Global equity markets extend their longest weekly rally since 2024 as Iran peace signals and strong tech earnings drive record highs
Global stock markets closed out a record-breaking week with the S&P 500 and Nasdaq achieving their longest consecutive weekly advance since 2024, driven by a combination of improving geopolitical sentiment around the Iran war and a strong run of technology sector earnings. The rally reflects a notable unwinding of the market stress that had characterised much of early 2026, with investors pricing in the possibility of a deal to end the conflict that has weighed on energy markets and global risk appetite. Against this backdrop, one market strategist publicly cautioned that history suggests equities can gain at best around 5% in a calendar year following a run of this nature — a note of restraint amid the exuberance. The Nasdaq has recorded multiple intraday and closing records across late April and early May 2026, with strong performances from AI-adjacent semiconductor names including Nvidia, which hit an all-time high in the period. The rally has direct implications for capital markets activity: extended periods of equity market strength historically precede IPO windows reopening, secondary offerings accelerating, and investment-grade corporate debt issuance increasing as borrowing conditions ease. For London-market practitioners, the macro tailwind matters for deal pipeline, even though the primary drivers of this particular rally are US-listed names. Rate-sensitive instruments and high-yield credit will be watched closely as the Bank of England, ECB, and Federal Reserve meeting cycle plays out in the weeks ahead.
Why this matters
Sustained equity market strength of this kind creates the conditions for capital markets issuance to accelerate across IPOs, secondary equity offerings, and investment-grade bond markets. The Iran peace signal is particularly significant for energy-sector capital markets, where uncertainty has suppressed deal activity. However, the analyst caution around a 5% annual return ceiling is a reminder that current valuations are pricing in a benign outcome — any geopolitical reversal could reverse the issuance window rapidly. For City practitioners, the macro backdrop is more relevant to deal pipeline than to specific transaction execution right now.
On the Ground
A trainee in a capital markets team during an active issuance window would assist with prospectus drafting and proofreading, coordinating verification notes to ensure every material statement in an offering document is sourced and accurate, and preparing PDMR (person discharging managerial responsibilities) notification letters for directors dealing in securities around a transaction.
Interview prep
Soundbite
Equity record runs reopen IPO windows — sustained rallies convert pipeline mandates into live transactions.
Question you might get
“How does equity market volatility affect the timing and pricing mechanics of a London Stock Exchange IPO, and what contractual protections do underwriters typically use to manage that risk?”
Full answer
Global equity markets recorded their longest weekly rally since 2024 in the week ending 2 May 2026, driven by Iran peace hopes and strong tech earnings.

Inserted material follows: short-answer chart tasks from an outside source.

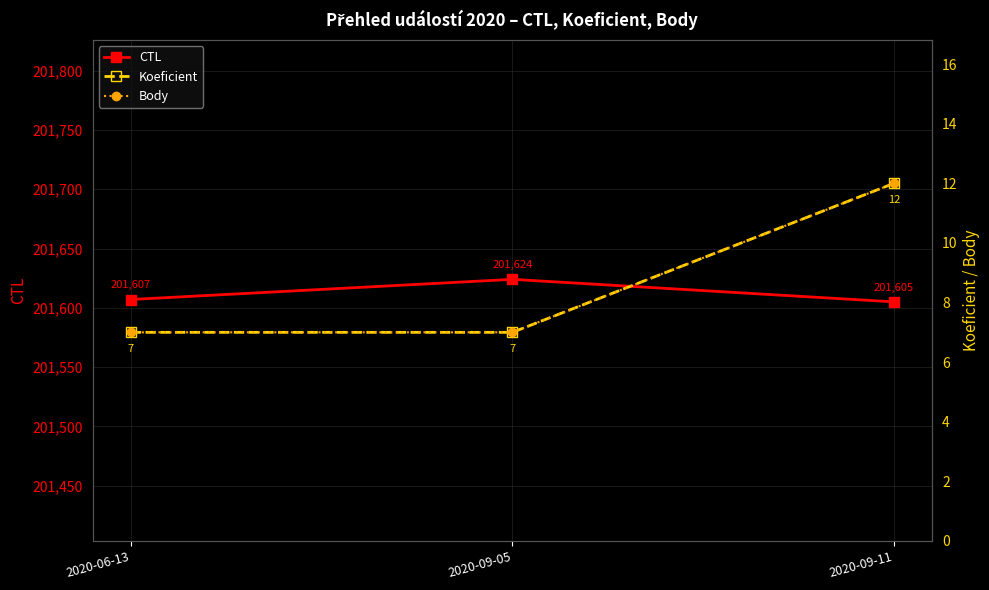

The CTL series shows 201607 at 2020-06-13. True or false?

True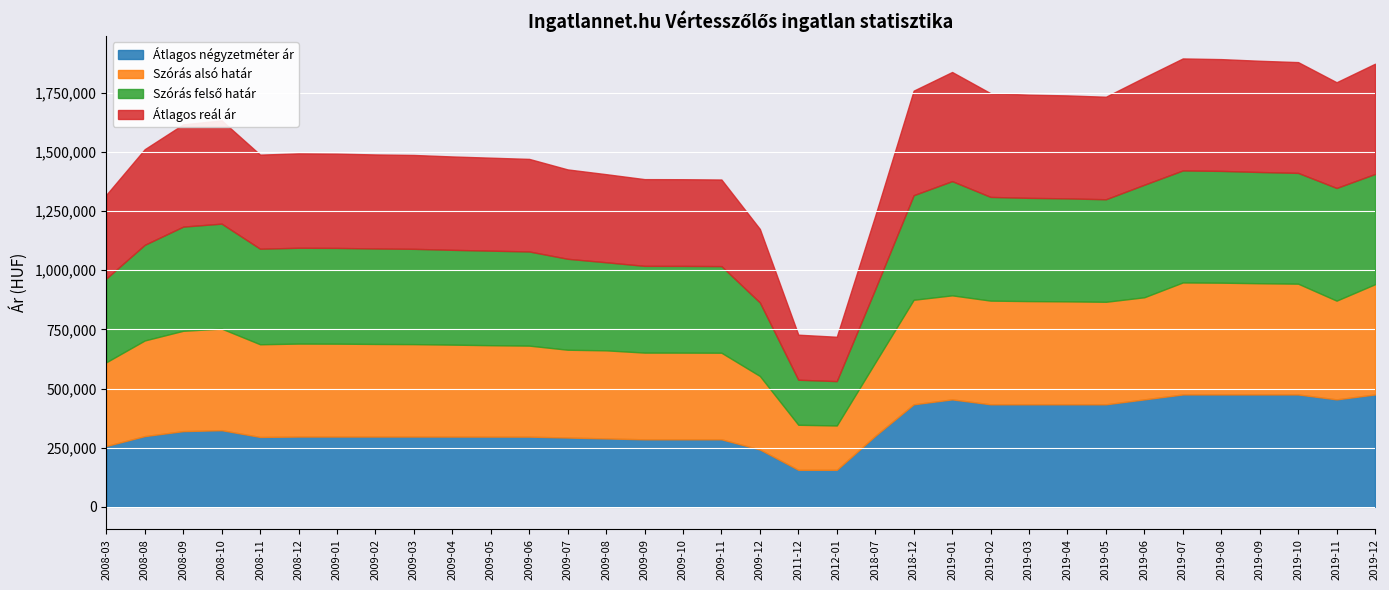

What is the maximum value shown in the chart?

482664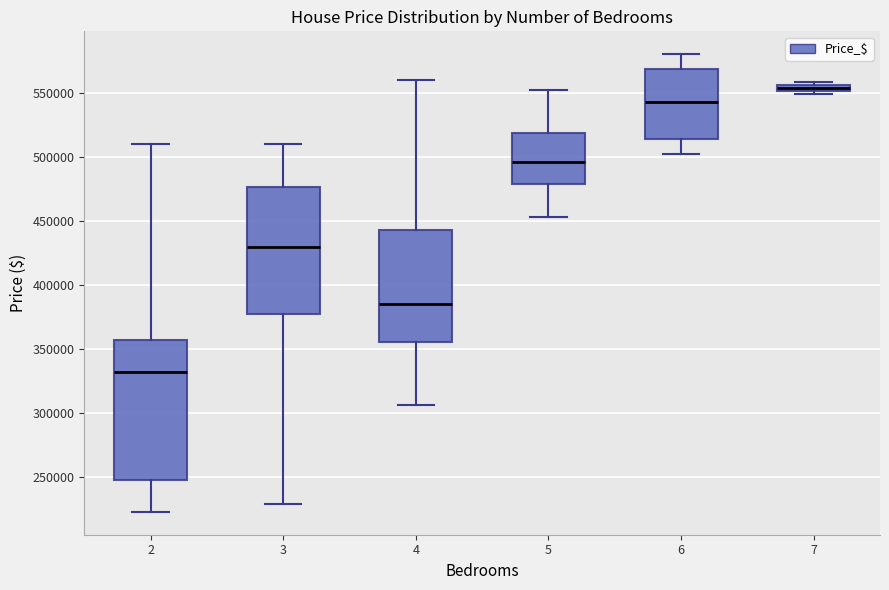

Where is the lower edge of the box at x = 7 on the y-axis? The values are not printed on the chart, so give them approximately, as read against the axis.

550000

For capital markets lawyers, this matters because sustained equity strength is the single biggest determinant of whether IPO and secondary offering mandates move from preparation to execution — issuers and sponsors will accelerate listings when public market valuations are favourable. The trend connects to a broader 2026 pattern in which AI-sector earnings have repeatedly driven index records, compressing risk premia across asset classes. The risk is that the rally is priced for a benign geopolitical outcome, and a reversal would shut the issuance window as quickly as it opened.